[[ DATASET EXTRACT, beginning ]]
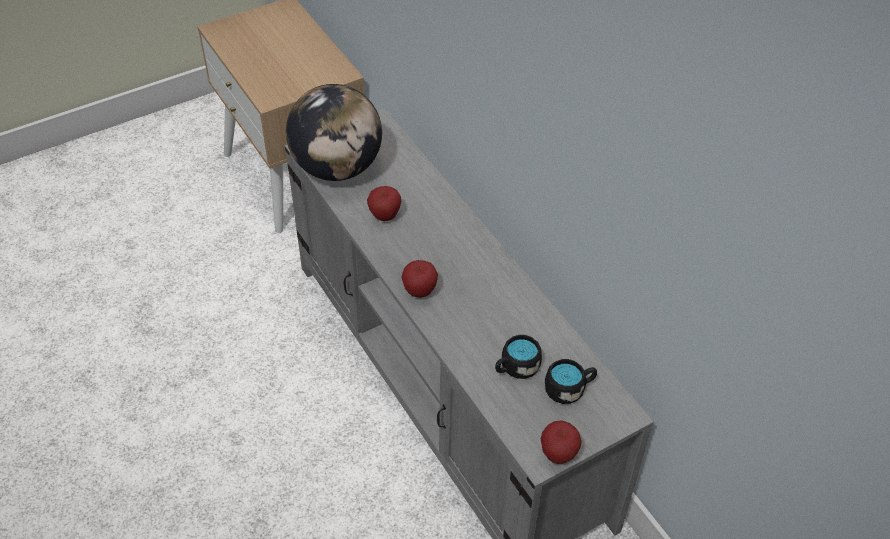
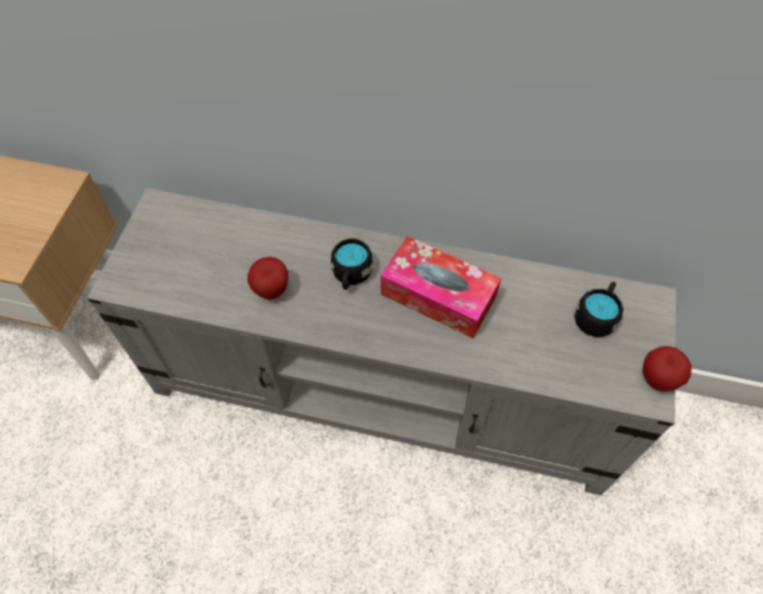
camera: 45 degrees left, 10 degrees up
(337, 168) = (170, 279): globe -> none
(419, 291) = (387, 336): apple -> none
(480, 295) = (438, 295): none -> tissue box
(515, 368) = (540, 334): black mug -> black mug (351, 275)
[[ DATASET EXTRACT, end ]]
[[ DATASET EXTRACT, beginning ]]
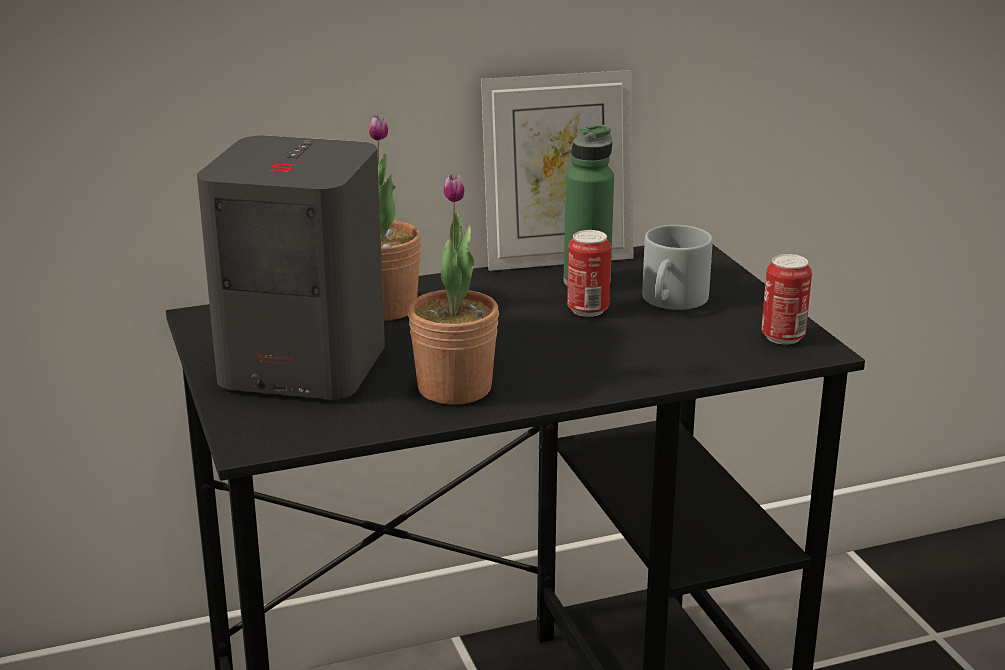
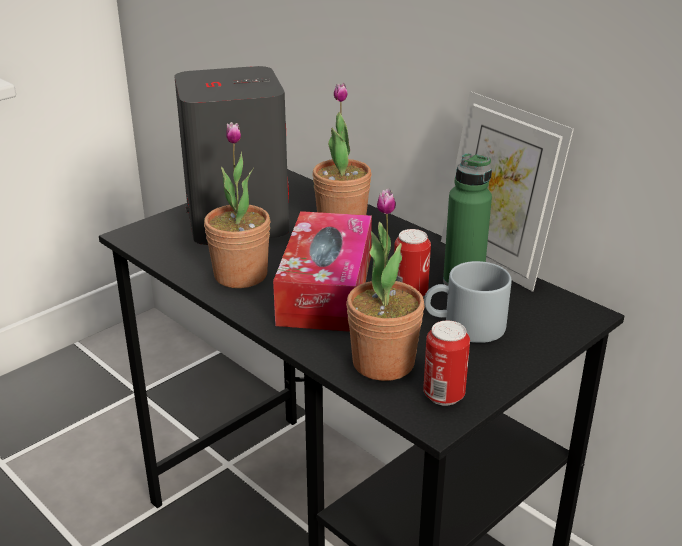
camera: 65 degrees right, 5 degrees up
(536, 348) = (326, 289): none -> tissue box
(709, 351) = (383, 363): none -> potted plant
[[ DATASET EXTRACT, end ]]
• _EXERCISE_
Within the material above, the line with "camera: 45 degrees left, 10 degrees up" opens the range and the line with "(515, 368) = (540, 334): black" closes it; reproduce that range word for word.

• _COMPLETED TASK_
camera: 45 degrees left, 10 degrees up
(337, 168) = (170, 279): globe -> none
(419, 291) = (387, 336): apple -> none
(480, 295) = (438, 295): none -> tissue box
(515, 368) = (540, 334): black mug -> black mug (351, 275)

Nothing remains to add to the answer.